Quick: who holds the record for the most Oscar wins for Best Director? It isn’t Frank Capra or William Wyler, who each capped off with three victories. Nor is it David Lean, Steven Spielberg, Billy Wilder, or any of the other filmmakers who managed to snag two. The answer, as any Oscars fanatic well knows, is John Ford, who won four out of his five nominations in the category. Ford, whose career encompassed more than 100 feature films, was best known for his Westerns, especially the ones that starred John Wayne. Yet surprisingly enough, none of his four Academy Award victories came from titles in that genre, revealing a bias against popular entertainment that persists to this day.
John Ford Was an Oscar Darling Throughout His Career
Ford, whose career began in the Silent Era and ended at the dawn of the New Hollywood, won his first Oscar for directing 1935’s The Informer. Set in Dublin during the Irish War of Independence, it’s a moody drama about a man named Gypo (Victor McLaglen) who turns on a friend wanted by the police in order to collect a bounty. Employing expressionistic, atmospheric cinematography, it also took home prizes for McLaughlin for Best Actor, Best Screenplay, and Best Score, losing Best Picture to Mutiny on the Bounty. Four years later, Ford was back in the awards race for 1939’s Stagecoach, a Western that took the genre to new artistic heights. The adventure yarn about a stagecoach traveling through dangerous Apache territory made Wayne a star and won trophies for Thomas Mitchell as Best Supporting Actor and for Best Score. Ford lost his bid to Victor Fleming, director of that year’s Best Picture bohemith, Gone with the Wind.

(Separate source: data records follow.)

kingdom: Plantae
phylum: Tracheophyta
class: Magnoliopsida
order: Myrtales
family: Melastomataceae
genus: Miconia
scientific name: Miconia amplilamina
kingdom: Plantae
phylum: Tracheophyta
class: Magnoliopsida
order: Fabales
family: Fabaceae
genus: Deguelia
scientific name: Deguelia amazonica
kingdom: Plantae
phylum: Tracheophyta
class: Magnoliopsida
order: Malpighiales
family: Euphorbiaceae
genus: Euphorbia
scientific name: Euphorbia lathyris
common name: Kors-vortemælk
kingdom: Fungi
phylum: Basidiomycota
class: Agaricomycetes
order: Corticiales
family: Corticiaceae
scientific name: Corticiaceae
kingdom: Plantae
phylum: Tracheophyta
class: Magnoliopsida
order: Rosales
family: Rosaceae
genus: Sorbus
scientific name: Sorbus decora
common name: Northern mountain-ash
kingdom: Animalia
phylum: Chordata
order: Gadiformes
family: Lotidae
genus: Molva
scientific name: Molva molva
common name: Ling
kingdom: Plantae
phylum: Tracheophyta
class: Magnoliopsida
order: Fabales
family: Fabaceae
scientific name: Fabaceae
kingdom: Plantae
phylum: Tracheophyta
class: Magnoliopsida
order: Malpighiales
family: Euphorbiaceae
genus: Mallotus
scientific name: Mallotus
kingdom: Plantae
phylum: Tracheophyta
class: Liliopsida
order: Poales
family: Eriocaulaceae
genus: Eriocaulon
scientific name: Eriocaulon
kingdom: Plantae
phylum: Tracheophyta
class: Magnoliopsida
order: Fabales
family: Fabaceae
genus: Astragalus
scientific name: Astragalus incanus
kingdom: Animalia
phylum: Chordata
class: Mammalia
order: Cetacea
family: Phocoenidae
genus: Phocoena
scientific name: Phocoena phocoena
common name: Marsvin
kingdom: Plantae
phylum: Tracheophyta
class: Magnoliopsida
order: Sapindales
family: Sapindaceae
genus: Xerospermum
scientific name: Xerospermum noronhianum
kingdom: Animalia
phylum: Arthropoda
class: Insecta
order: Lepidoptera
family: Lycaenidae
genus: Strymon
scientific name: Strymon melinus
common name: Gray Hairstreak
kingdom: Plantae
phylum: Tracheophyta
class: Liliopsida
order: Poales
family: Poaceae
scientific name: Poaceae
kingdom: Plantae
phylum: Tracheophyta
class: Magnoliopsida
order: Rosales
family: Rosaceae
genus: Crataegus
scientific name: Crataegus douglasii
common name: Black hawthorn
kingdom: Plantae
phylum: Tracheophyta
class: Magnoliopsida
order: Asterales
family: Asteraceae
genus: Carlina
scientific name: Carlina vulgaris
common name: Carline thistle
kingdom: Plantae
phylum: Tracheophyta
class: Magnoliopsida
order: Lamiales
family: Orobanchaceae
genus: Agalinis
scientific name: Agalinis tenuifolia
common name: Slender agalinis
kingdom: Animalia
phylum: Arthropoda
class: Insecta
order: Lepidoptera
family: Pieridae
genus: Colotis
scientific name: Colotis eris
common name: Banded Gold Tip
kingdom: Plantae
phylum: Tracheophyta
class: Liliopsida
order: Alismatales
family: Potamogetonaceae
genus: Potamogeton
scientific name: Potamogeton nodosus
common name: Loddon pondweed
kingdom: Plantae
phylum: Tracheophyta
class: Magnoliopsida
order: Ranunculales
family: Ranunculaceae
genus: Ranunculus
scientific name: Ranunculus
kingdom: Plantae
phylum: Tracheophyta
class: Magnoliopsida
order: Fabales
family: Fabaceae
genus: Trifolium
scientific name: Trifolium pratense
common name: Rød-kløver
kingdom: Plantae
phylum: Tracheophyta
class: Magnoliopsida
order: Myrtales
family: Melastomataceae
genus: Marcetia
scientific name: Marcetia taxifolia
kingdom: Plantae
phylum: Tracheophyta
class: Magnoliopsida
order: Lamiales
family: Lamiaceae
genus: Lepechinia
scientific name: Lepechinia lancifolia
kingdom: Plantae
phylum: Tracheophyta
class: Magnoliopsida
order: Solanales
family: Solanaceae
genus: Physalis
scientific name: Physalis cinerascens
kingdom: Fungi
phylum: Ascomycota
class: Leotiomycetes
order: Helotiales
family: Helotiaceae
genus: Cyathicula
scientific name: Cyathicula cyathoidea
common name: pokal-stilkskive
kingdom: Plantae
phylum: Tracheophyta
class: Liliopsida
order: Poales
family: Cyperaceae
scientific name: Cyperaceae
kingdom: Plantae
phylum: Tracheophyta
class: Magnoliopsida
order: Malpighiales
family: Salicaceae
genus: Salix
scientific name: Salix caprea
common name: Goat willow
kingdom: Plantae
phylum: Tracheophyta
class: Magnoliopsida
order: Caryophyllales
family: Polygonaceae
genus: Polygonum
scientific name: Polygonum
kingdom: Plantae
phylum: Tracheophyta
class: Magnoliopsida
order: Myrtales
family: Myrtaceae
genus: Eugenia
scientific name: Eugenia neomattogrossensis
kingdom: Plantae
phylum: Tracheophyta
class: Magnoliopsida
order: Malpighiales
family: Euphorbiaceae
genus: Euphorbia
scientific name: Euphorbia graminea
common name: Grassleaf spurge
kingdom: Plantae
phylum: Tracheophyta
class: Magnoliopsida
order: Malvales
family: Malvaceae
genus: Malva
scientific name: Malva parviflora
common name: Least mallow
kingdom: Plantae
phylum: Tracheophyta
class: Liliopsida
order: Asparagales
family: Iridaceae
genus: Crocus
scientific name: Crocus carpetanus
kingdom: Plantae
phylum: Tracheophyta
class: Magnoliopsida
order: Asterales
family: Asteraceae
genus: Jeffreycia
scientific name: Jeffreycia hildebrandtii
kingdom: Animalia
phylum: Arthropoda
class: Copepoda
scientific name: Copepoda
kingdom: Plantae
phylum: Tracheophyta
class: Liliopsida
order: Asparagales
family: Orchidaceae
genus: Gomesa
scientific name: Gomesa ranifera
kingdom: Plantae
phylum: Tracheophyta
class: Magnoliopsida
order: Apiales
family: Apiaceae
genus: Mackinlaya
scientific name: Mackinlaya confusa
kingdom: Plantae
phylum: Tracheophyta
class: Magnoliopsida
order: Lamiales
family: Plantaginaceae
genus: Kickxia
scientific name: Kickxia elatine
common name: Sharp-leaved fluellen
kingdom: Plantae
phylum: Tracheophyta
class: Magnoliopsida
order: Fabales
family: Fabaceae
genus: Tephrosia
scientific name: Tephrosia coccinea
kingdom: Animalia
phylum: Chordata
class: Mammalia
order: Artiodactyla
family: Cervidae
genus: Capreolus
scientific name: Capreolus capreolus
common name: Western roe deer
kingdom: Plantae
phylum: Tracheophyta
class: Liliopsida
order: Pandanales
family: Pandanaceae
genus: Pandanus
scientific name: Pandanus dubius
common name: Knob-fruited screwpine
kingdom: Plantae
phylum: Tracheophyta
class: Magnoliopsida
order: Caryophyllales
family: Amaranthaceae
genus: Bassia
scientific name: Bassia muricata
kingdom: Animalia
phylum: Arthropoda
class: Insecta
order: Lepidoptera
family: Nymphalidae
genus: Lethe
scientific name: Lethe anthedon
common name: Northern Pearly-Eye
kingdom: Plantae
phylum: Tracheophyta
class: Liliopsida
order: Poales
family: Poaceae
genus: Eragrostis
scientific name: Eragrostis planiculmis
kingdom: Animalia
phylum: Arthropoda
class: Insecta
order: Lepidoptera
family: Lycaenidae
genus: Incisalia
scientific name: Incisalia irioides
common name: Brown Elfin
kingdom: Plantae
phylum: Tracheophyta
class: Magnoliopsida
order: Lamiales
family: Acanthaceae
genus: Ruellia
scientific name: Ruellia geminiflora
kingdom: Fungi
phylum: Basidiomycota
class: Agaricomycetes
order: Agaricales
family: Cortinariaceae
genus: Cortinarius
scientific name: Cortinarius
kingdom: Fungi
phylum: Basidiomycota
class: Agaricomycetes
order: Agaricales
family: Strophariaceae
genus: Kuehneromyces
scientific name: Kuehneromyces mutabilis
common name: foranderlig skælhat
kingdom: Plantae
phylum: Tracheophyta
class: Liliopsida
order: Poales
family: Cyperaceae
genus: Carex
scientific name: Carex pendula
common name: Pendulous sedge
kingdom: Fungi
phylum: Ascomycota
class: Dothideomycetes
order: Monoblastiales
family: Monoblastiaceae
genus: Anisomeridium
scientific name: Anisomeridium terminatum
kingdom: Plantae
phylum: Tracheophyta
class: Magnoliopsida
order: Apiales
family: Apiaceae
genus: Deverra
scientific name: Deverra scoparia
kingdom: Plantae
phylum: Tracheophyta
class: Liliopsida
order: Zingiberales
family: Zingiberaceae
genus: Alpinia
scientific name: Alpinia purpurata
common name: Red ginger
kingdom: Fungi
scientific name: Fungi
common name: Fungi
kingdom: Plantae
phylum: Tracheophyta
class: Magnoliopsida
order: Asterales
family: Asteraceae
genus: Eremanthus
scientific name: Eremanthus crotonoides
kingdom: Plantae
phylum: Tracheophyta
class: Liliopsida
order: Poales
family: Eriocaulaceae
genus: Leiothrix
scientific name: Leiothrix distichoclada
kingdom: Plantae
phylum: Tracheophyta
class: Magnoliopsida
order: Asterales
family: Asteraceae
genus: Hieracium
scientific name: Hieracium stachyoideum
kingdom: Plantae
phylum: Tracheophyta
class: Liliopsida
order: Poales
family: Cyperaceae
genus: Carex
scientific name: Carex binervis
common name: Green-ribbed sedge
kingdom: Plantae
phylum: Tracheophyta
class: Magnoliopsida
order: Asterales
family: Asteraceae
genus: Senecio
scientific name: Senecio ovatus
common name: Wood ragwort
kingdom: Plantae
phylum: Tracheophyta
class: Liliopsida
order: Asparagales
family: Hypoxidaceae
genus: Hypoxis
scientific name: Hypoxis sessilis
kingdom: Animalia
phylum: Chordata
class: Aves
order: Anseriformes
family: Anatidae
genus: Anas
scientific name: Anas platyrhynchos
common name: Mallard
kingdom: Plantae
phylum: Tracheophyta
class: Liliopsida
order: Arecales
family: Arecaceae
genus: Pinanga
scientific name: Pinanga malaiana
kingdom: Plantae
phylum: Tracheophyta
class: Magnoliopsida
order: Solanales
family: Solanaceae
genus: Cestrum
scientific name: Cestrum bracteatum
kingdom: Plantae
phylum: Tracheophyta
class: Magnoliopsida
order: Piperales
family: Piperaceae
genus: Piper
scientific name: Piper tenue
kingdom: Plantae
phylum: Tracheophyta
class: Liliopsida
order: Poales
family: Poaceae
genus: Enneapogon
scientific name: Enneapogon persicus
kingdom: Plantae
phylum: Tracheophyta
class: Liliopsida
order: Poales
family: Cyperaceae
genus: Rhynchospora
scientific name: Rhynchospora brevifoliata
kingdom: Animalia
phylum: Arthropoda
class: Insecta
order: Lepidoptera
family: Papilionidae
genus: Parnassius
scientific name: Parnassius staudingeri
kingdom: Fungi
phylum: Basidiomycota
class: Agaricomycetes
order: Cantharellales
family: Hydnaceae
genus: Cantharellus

The next year, Ford snagged his second Best Director Oscar for the 1940 drama The Grapes of Wrath, adapted from John Steinbeck’s Pulitzer Prize-winning novel. Ford took an almost documentary approach to telling Steinbeck’s story of an Oklahoma family making the trek to California during the Dust Bowl, with cinematographer Gregg Toland (of Citizen Kane fame) cloaking the images in dark shadows. The film lost Best Picture to Alfred Hitchcock’s Rebecca, although Jane Darwell did win the prize as Best Supporting Actress. The following year, Ford won Best Director for How Green Was My Valley, which famously beat Citizen Kane for Best Picture. The sentimental drama about an Irish mining family took home five prizes in total, including wins for cinematography, art direction, and Donald Crisp as Best Supporting Actor.
Ford’s final trip to the Oscars was for one of his few collaborations with Wayne that wasn’t a Western or a war movie. Set in Ireland in the1920s, The Quiet Man stars Wayne as a retired boxer who falls in love when he returns to his hometown. The 1952 release won Ford his fourth and final Oscar, and took home an additional prize for its lush Technicolor cinematography. It lost Best Picture to Cecil B. DeMille’s The Greatest Show on Earth, long considered one of the worst Oscar winners in history (although not by Steven Spielberg).
John Ford’s Westerns Were Just as Worthy of Oscar Consideration
Missing from the list of films Ford received Oscar nominations for are The Searchers (perhaps the most influential Western ever made), My Darling Clementine, The Man Who Shot Liberty Valance, Fort Apache, She Wore a Yellow Ribbon… the list is so long as to almost be embarrassing. Although Ford’s Westerns — which he began directing in the Silent Era with titles like The Iron Horse and 3 Bad Men — were populist hits, they were likely considered too commercial to warrant Oscar consideration. These are “genre entertainments,” after all, not serious artistic statements, and that Academy bias towards genre movies — be it against Westerns, horror, sci-fi, or fantasy — exists to this day.
Yet for all of their populist appeal, Ford’s Westerns were just as worthy of artistic consideration as any of the films that brought him Academy Awards. Just look at The Searchers, which inspired Martin Scorsese and Paul Schrader’s Taxi Driver and has ranked high in the annual Sight and Sound Poll and the AFI’s Top 100. Oscar voters might not have understood its greatness at the time — nor the greatness of any Ford Western save for Stagecoach — but time has been the ultimate judge.